Python module to find closest matching words to a given input based on a dictionary of words.
Note : Currently used dictionary was generated from movie reviews data.
- Model can be generated to correct using any list of words (english words, names, places, products, you name it)
- Fast, simple and clean
- Uses fuzzy matching method
- Takes into consideration the relative frequency of usage of words
- Number of suggestions can be varied
- Install the dependencies (given below)
- Run word_corrector.py
- Input a word when prompted. The program will return and display a list of top matches.
- Currently, the dictionary of words has been built using NLTK's movie review data.
- To use another list of words, make a JSON file in
process/source/
folder in the following format:
{
"word1" : 1,
"word2" : 2
}
i.e. list of key-value pair where word will be key and its frequency/importance will be the value.

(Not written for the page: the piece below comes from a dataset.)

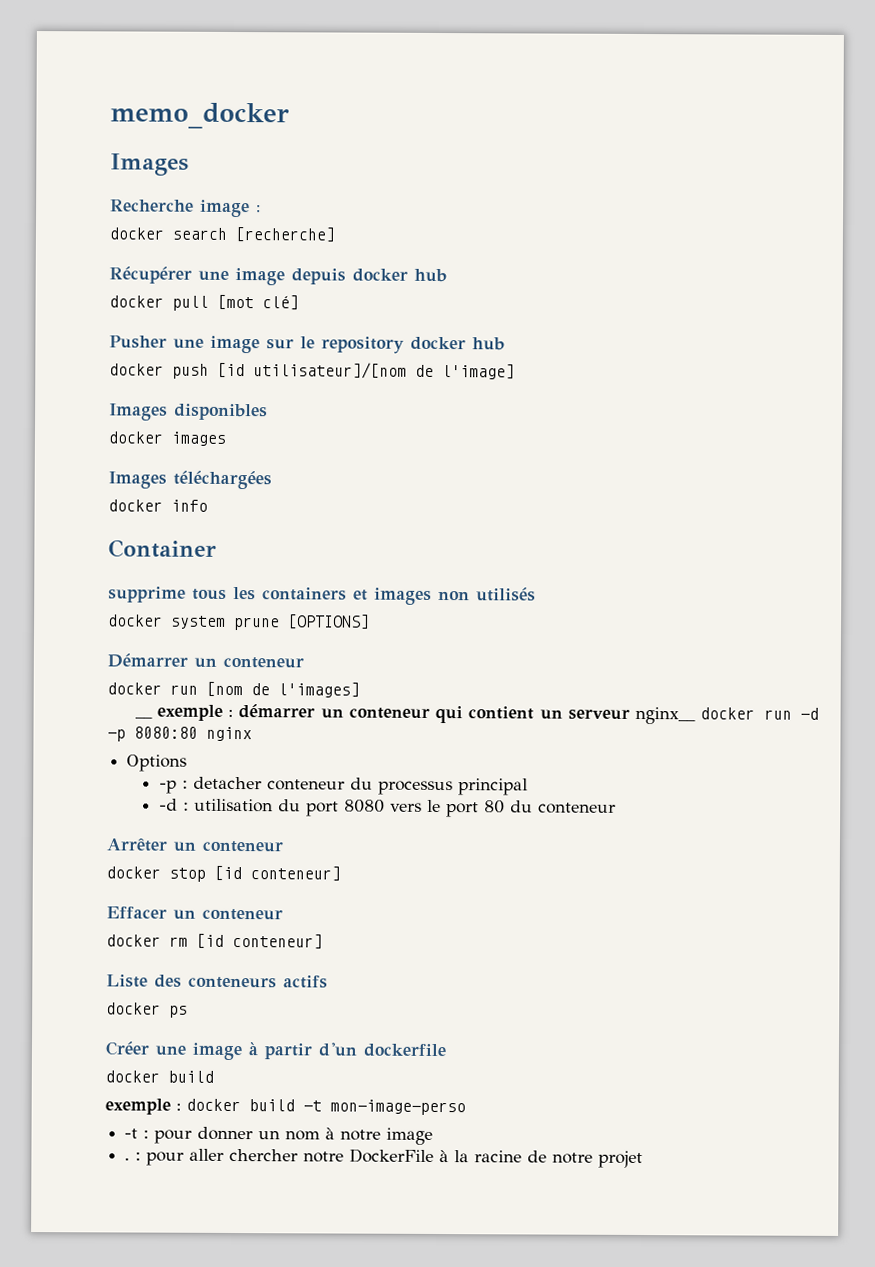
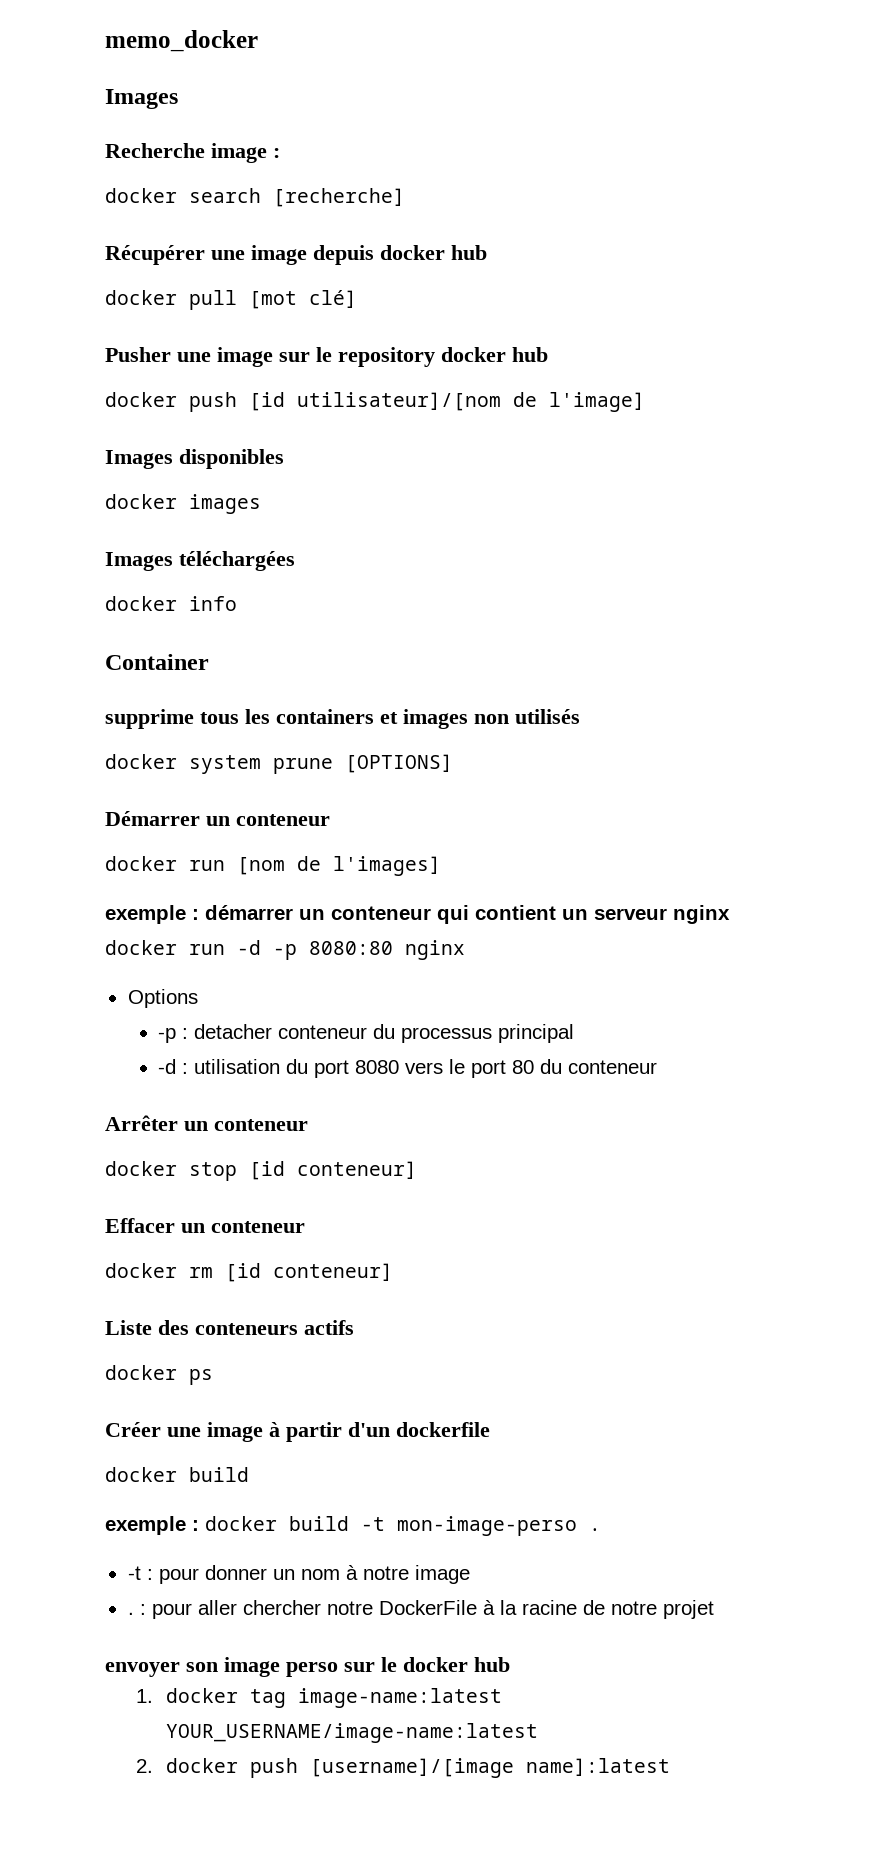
[134,716,153,719] __ -> (441, 866) none
[635,706,697,725] nginx__ -> [673,905,730,924] nginx
(466, 1107) none -> [589,1528,601,1531] .
(644, 1159) none -> [105,1657,510,1677] [135,1688,503,1708] [166,1723,539,1743] [135,1758,671,1778] // envoyer son image perso sur le docker hub // 1. docker tag image-name:latest YOUR_USERNAME/image-name:latest // 2. docker push [username]/[image name]:latest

Order does not matter.
See the movie_review_data.json
file for reference.
3. Open process/make_model.py
, specify the name of above made source file in main
function and run the file.
4. The word_corrector program will now use the new dataset.
- Both python 2 and python 3 are supported.
- numpy : http://docs.scipy.org/doc/numpy-1.10.1/user/install.html
- sklearn : Not required to run the program. Needed only if you want to generate new dataset model.
http://scikit-learn.org/stable/install.html